▶ [Seçilen Metin]:
Esas No: 2012/3179
Karar No: 2012/5386
Karar Tarihi: 24.09.2012
Yargıtay 23. Hukuk Dairesi 2012/3179 Esas 2012/5386 Karar Sayılı İlamı
"İçtihat Metni"
MAHKEMESİ :Asliye Hukuk Mahkemesi
Taraflar arasındaki sözleşmenin feshi davasının yapılan yargılaması sonunda ilamda yazılı nedenlerden dolayı davanın kabulüne yönelik olarak verilen hükmün süresi içinde davalı şirket temsilcisi diğer davalı ... tarafından kendi adına ve şirketi temsilen temyiz edilmesi üzerine dosya incelendi, gereği konuşulup düşünüldü.

▶ [Sağlanan Veriler]:
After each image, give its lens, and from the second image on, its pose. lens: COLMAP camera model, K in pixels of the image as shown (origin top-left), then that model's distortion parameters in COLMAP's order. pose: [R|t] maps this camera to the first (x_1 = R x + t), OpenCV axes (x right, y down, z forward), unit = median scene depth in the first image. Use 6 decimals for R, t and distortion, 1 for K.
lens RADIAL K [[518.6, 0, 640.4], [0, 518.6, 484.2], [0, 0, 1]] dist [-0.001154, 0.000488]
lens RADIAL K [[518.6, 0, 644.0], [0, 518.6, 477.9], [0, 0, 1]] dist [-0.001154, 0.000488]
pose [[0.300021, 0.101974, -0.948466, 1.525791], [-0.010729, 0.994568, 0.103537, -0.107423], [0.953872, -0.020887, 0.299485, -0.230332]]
...
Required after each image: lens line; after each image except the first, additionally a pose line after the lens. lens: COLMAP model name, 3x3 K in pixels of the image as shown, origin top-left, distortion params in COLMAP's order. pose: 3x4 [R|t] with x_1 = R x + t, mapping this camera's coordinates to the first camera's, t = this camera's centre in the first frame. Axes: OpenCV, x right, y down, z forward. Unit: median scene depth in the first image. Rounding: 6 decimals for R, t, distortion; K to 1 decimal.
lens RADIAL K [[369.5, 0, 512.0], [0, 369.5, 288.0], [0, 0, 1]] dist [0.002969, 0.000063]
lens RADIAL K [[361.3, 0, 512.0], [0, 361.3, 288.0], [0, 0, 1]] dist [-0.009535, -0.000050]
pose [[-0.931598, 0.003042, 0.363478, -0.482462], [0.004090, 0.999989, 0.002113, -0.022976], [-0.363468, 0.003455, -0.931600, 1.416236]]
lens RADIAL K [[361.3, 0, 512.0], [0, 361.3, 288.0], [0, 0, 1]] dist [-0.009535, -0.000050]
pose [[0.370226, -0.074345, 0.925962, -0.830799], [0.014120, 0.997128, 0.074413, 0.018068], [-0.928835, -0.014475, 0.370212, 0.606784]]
* * *
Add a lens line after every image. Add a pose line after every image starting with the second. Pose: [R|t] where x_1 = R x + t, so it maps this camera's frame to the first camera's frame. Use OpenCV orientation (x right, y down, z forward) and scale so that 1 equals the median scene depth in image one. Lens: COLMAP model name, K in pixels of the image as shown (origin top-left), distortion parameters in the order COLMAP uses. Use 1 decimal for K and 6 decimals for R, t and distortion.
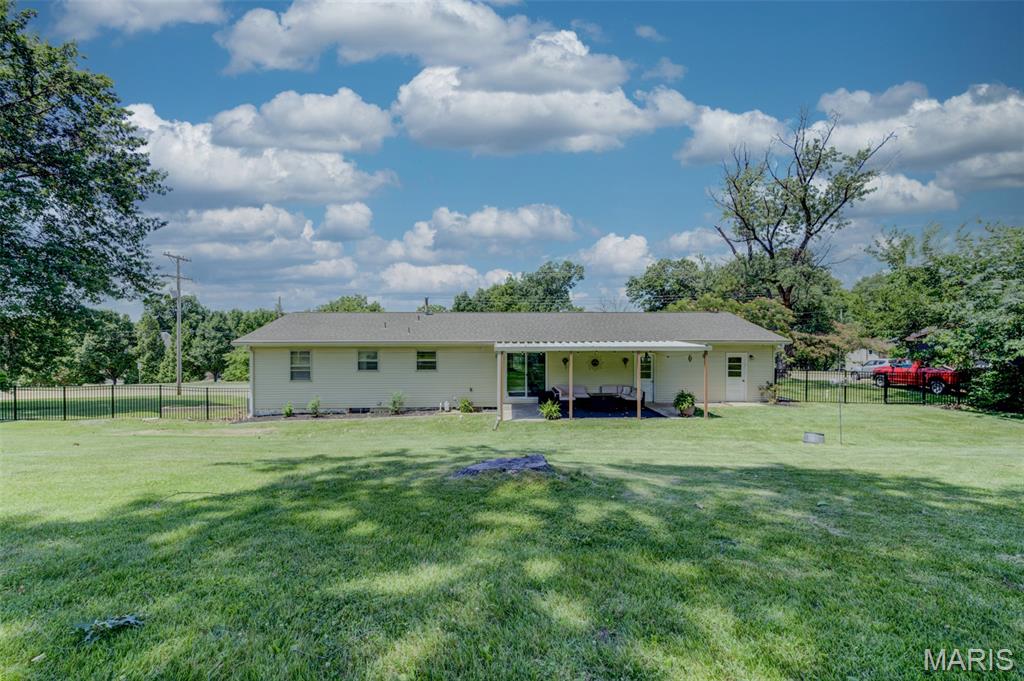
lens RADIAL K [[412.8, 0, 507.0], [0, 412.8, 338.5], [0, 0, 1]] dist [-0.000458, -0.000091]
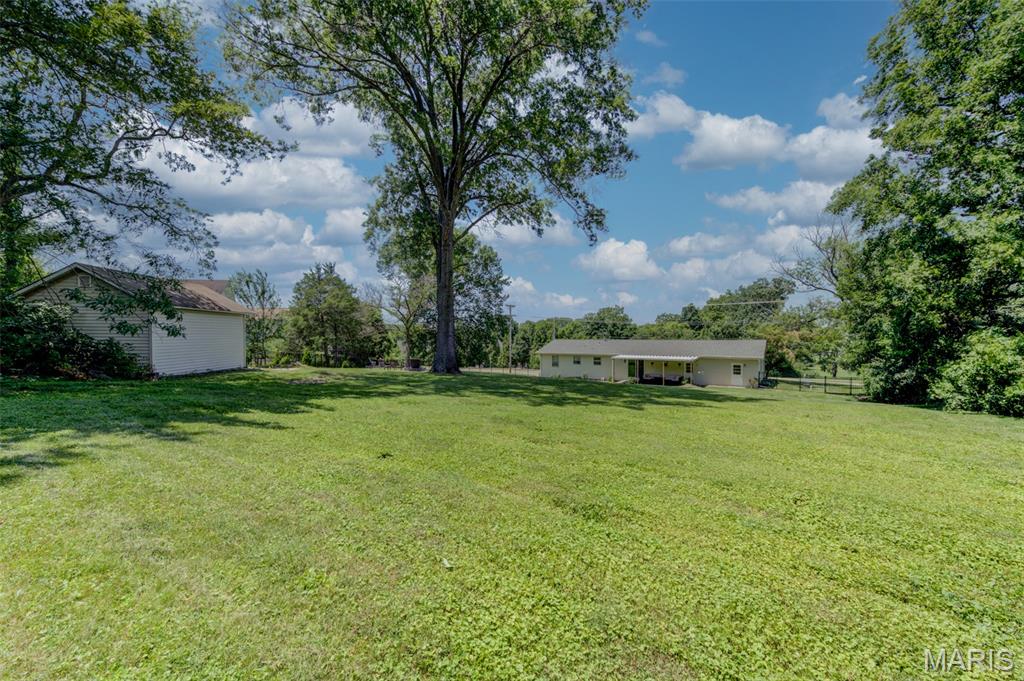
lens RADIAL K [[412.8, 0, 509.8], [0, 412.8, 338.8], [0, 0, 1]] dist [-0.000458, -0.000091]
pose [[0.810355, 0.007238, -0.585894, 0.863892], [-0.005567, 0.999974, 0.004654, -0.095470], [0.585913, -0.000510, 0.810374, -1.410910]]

▶ [Yönergeler]:
A) Yargıtay kararına göre taraflar arasında görülen dava ne davasıdır?
B) Yargıtay kararında "Esas No: 2012/3179" ifadesiyle başlayıp "gereği konuşulup düşünüldü." ifadesiyle biten bölümü kelimesi kelimesine yazın.

▶ [Yanıtlar]:
A) Sözleşmenin feshi davasıdır.

B)
Esas No: 2012/3179
Karar No: 2012/5386
Karar Tarihi: 24.09.2012
Yargıtay 23. Hukuk Dairesi 2012/3179 Esas 2012/5386 Karar Sayılı İlamı
"İçtihat Metni"
MAHKEMESİ :Asliye Hukuk Mahkemesi
Taraflar arasındaki sözleşmenin feshi davasının yapılan yargılaması sonunda ilamda yazılı nedenlerden dolayı davanın kabulüne yönelik olarak verilen hükmün süresi içinde davalı şirket temsilcisi diğer davalı ... tarafından kendi adına ve şirketi temsilen temyiz edilmesi üzerine dosya incelendi, gereği konuşulup düşünüldü.